> _Page extract_

++++++++++++++++++++

Securities Account Analysis¶

In [24]:
# Plot a count plot of the 'Securities Account' column to visualize the distribution of securities account status
plt.figure(figsize=(18, 6))

sns.countplot(x='Securities_Account', data=data, hue='Securities_Account', palette='Set1')
plt.xlabel('Securities Account Status')
plt.ylabel('Count')

# Add legend and labels for Securities Account status
plt.legend(title='Securities Account', loc='upper right', labels=['(0) No', '(1) Yes'])

plt.title('Securities Account Status Distribution')
plt.xticks(ticks=[0, 1], labels=['(0) No', '(1) Yes'])
plt.show()
No description has been provided for this image
  • Over 4000 customers do not not have a securities account. This almost lines up with the number of customer that haven't signed up for a personal loan product.
  • ~500 customers do have a securities account.

CD Account Analysis¶

In [25]:
# Plot a count plot of the CD Account column to visualize the distribution of CD account status
plt.figure(figsize=(18, 6))

++++++++++++++++++++

> _Task list_
(a) Answer each question using the page extract, one line per answer, marked to match.
(i) What figure size is passed to plt.figure for the securities account plot?
(ii) Which palette does the countplot call use?
(iii) Roughly how many customers have a securities account?
(b) In the page extract, list in order every plt function called in the code cell marked In [24].

++++++++++++++++++++

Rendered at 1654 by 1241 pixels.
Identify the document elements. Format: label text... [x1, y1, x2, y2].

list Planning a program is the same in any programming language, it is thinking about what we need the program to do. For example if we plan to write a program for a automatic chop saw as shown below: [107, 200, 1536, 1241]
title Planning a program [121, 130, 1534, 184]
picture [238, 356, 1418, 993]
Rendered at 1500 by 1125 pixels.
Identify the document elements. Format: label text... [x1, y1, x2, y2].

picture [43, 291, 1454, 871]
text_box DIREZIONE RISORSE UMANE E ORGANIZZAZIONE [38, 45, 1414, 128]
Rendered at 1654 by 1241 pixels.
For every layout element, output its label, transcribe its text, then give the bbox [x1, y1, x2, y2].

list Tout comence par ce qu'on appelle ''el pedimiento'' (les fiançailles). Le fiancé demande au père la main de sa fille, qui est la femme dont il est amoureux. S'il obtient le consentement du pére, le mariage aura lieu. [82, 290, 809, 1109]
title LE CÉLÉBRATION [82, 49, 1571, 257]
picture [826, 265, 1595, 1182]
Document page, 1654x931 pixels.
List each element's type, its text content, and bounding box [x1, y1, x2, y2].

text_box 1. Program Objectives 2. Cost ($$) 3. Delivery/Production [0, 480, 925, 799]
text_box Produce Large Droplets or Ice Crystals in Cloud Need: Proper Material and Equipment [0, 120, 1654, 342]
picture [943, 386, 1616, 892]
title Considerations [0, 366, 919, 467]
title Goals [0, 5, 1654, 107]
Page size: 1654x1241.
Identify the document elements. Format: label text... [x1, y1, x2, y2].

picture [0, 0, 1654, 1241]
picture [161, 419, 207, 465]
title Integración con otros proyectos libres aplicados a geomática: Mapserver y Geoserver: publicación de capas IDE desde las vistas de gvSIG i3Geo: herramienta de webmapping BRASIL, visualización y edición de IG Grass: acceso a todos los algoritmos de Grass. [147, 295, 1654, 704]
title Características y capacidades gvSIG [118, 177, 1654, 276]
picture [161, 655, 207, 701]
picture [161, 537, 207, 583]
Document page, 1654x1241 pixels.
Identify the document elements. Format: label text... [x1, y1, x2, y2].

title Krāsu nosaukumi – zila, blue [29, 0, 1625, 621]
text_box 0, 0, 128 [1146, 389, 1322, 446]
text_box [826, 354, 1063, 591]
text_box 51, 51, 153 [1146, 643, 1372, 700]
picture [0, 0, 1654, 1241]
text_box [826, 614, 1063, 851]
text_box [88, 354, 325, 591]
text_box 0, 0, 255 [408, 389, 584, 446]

++++++++++++++++++++

> _Solutions per task_
(a)
(i) (18, 6)
(ii) 'Set1'
(iii) About 500

(b) figure, xlabel, ylabel, legend, title, xticks, show